Southwest Medical Associates has embedded that vital connection between the organization and the communities it serves through 12 Employee Community Councils across the organization, comprising every employee — almost 2,000 in total. The ECCs provide leadership experience, visibility and networking opportunities for employees. More important, the ECCs strengthen a sense of social responsibility. Members of each ECC can identify charities that merit support and then support them regionally, via their council, or organization-wide.
“Southwest Medical believes that an engaged and active workforce is necessary to ensure the community’s health and vitality,” said Toni Corbin, vice president of operations. “It has an organization-wide response to ongoing social issues, not simply with corporate giving but with the ‘sweat equity’ of all its employees, from executive leadership to front-line personnel.”
Case in point: CodeGreen is Caesars Entertainment’s company-wide environmental strategy. “It’s how we work to reduce our overall resource usage and take aggressive and proactive measures to preserve our environment,” said Gwen Migita, vice president of sustainability and corporate citizenship. “From the beginning, employees have driven our efforts.”
CodeGreen at Home encourages employees to spread the environmental consciousness learned at work to their homes and communities. In return, employees receive Total Return credits, which are redeemable for travel, events and merchandise. Since its inception, the program has awarded approximately $180,000 in Total Return credits to employees for sharing CodeGreen At Home projects.
Nathan Adelson Hospice’s mission is simple, said Rosamari McNulty, vice president of employee and volunteer solutions: “No one should end the journey of life alone, afraid or in pain. This could not be achieved without a highly motivated workforce that buys into that mission.”

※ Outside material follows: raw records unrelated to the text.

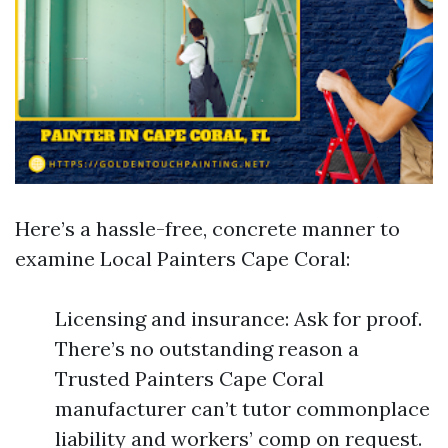
Here’s a hassle-free, concrete manner to
examine Local Painters Cape Coral:
Licensing and insurance: Ask for proof.
There’s no outstanding reason a
Trusted Painters Cape Coral
manufacturer can’t tutor commonplace
liability and workers’ comp on request.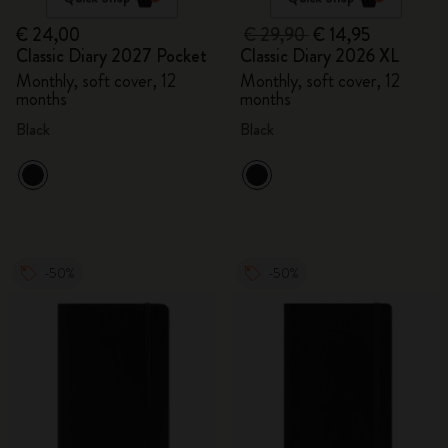
€ 24,00
€ 29,90
€ 14,95
Classic Diary 2027 Pocket
Classic Diary 2026 XL
Monthly, soft cover, 12
Monthly, soft cover, 12
months
months
Black
Black
-50%
-50%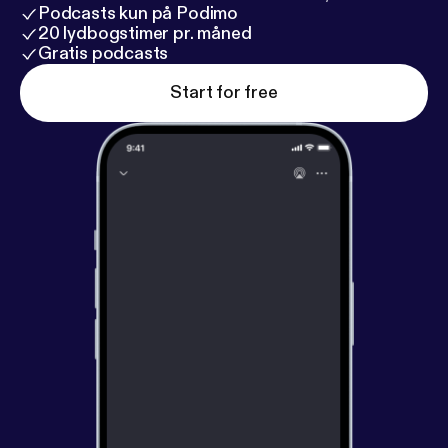
Podcasts kun på Podimo
20 lydbogstimer pr. måned
Gratis podcasts
Start for free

Being an organization that cares, she said, is “a key aspect of productivity. It makes sense that the enthusiasm and interest that fully engaged employees bring to their work each day would be directly tied to both a more unified workplace culture and the extra efforts, better ideas and innovations that make organizations thrive.”
The hospice understands that people can experience personal concerns and situations that may affect their job performance, McNulty said.
“When this happens, it is important to have resources available that can assist in finding solutions to these concerns,” she said
As such, the hospice offers its employees a comprehensive program called the Life Connection. It is offered at no charge, is available to employees and their household members, and provides professional counseling, telephonic consultations, training and online resources to assist with the normal stressors of daily living.
There are as many ways for companies to care as there are things to care about. Colours’ Parraguirre offered several suggestions: “New babies of employees can come to the workplace for six months, and all school holidays off for staff — so no day care.”
Another initiative involves doing pro bono work for organizations like the Agassi Foundation and Child Haven, with which Parraguirre has worked for 11 and seven years, respectively, and Opportunity Village. “We just started working with the Denim Drive with Reno Rodeo, purchasing clothing for foster children in 14 Nevada counties,” she said.
It cannot be repeated enough that being a company that cares “isn’t always good for the bottom line,” Palomo added. “If the decision to care is measured by the bottom line, the most impactful actions of caring might not ever happen. This is where genuine caring is sometimes lost in the business world. I do think, as it relates to the bottom line of the company over several years, that it creates an army of employees who work to increase success of the company through high levels of productivity, efficiency and collaboration, which is good for the bottom line in the long run.”